#VU125454 Server-Side Request Forgery (SSRF) in AVideo - CVE-2026-33351
Published: April 8, 2026
Vulnerability identifier: #VU125454
Vulnerability risk: High
CVSSv4.0: CVSS:4.0/AV:N/AC:L/AT:N/PR:N/UI:N/VC:H/VI:H/VA:N/SC:N/SI:N/SA:N/E:U/U:Amber
CVE-ID: CVE-2026-33351
CWE-ID: CWE-918
Exploitation vector: Remote access
Exploit availability:
No public exploit available
Vulnerable software:
AVideo
AVideo
Software vendor:
World Wide Broadcast Network
World Wide Broadcast Network
Description
The vulnerability allows a remote attacker to perform server-side request forgery and bypass DVR token verification.
The vulnerability exists due to server-side request forgery in plugin/Live/standAloneFiles/saveDVR.json.php when processing the webSiteRootURL request parameter to construct a server-side verification request.
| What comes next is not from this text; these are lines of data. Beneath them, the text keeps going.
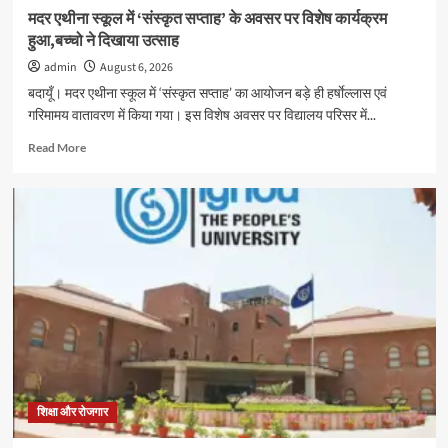
परीक्षण
मदर एथीना स्कूल में ‘संस्कृत सप्ताह’ के अवसर पर विशेष कार्यक्रम
हुआ,बच्चो ने दिखाया उत्साह
admin
August 6, 2026
बदायूँ। मदर एथीना स्कूल में ‘संस्कृत सप्ताह’ का आयोजन बड़े ही हर्षाेल्लास एवं
गरिमामय वातावरण में किया गया। इस विशेष अवसर पर विद्यालय परिसर में...
Read
Read More
more
about
मदर
एथीना
स्कूल
में
‘संस्कृत
सप्ताह’
के
अवसर
पर
विशेष
कार्यक्रम
हुआ,बच्चो
शिक्षा और रोजगार
ने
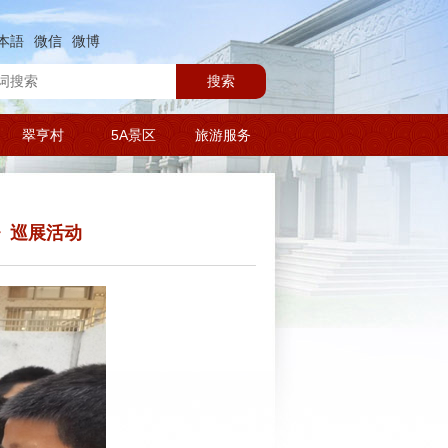
本語
微信
微博
搜索
翠亨村
5A景区
旅游服务
》巡展活动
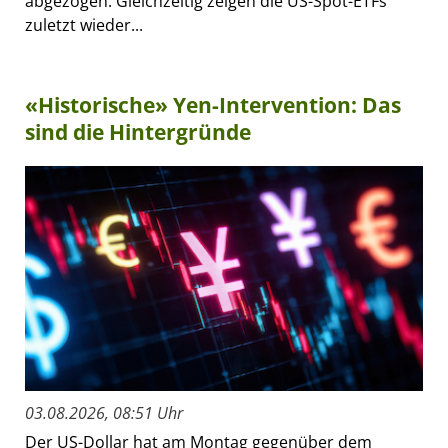
abgezogen. Gleichzeitig zeigen die US-Spot-ETFs
zuletzt wieder...
«Historische» Yen-Intervention: Das
sind die Hintergründe
03.08.2026, 08:51 Uhr
Der US-Dollar hat am Montag gegenüber dem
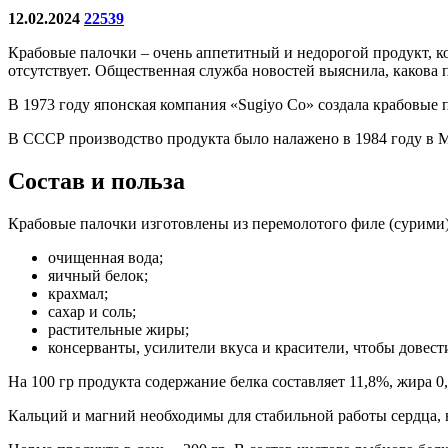
12.02.2024
22539
Крабовые палочки – очень аппетитный и недорогой продукт, ко
отсутствует. Общественная служба новостей выяснила, какова п
В 1973 году японская компания «Sugiyo Co» создала крабовые 
В СССР производство продукта было налажено в 1984 году в М
Состав и польза
Крабовые палочки изготовлены из перемолотого филе (сурими) 
очищенная вода;
яичный белок;
крахмал;
сахар и соль;
растительные жиры;
консерванты, усилители вкуса и красители, чтобы довест
На 100 гр продукта содержание белка составляет 11,8%, жира 0,
Кальций и магний необходимы для стабильной работы сердца, 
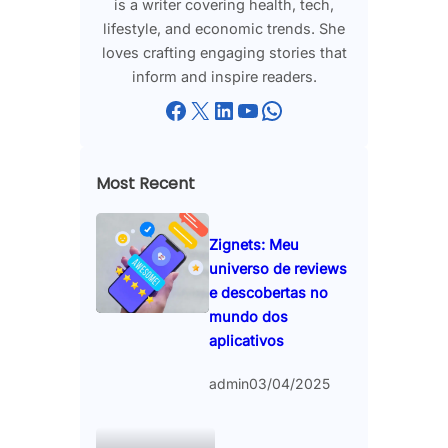
is a writer covering health, tech,
lifestyle, and economic trends. She
loves crafting engaging stories that
inform and inspire readers.
Facebook
X
LinkedIn
YouTube
WhatsApp
Most Recent
Zignets: Meu
universo de reviews
e descobertas no
mundo dos
aplicativos
admin
03/04/2025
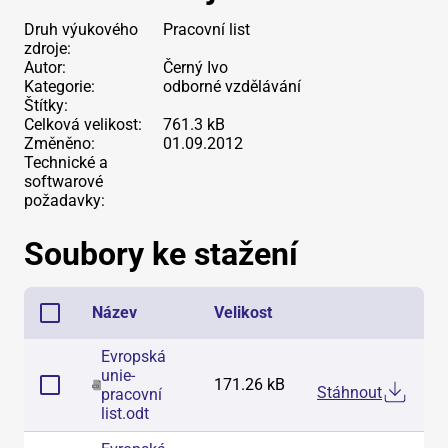
Druh výukového
Pracovní list
zdroje:
Autor:
Černý Ivo
Kategorie:
odborné vzdělávání
Štítky:
Celková velikost:
761.3 kB
Změněno:
01.09.2012
Technické a
softwarové
požadavky:
Soubory ke stažení
Název
Velikost
Evropská
unie-
171.26 kB
Stáhnout
pracovní
list
.
odt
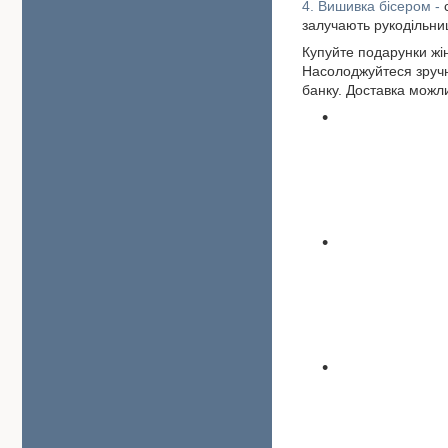
4. Вишивка бісером -
залучають рукодільниць
Купуйте подарунки жін
Насолоджуйтеся зручн
банку. Доставка можл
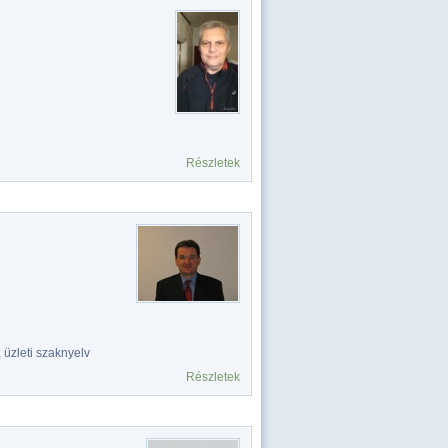
Részletek
 üzleti szaknyelv
Részletek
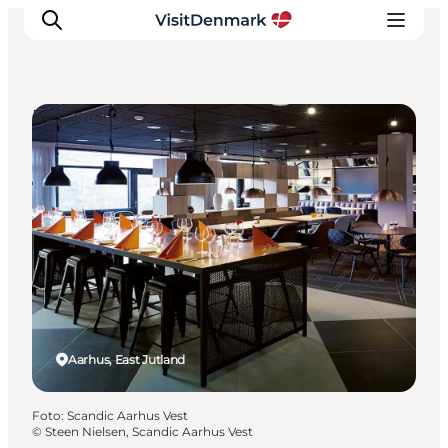
Restaurants
Inspiratie
Bestemmingen
Wat te doen
Accommodaties
Plan je reis
Aarhus, East Jutland
Foto
:
Scandic Aarhus Vest
©
Steen Nielsen, Scandic Aarhus Vest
A remote attacker can send a specially crafted request with an attacker-controlled URL to perform server-side request forgery and bypass DVR token verification.
The issue is exposed when the AVideo Live plugin is deployed in standalone mode and no configuration file is present.
Remediation
Install security update from vendor's website.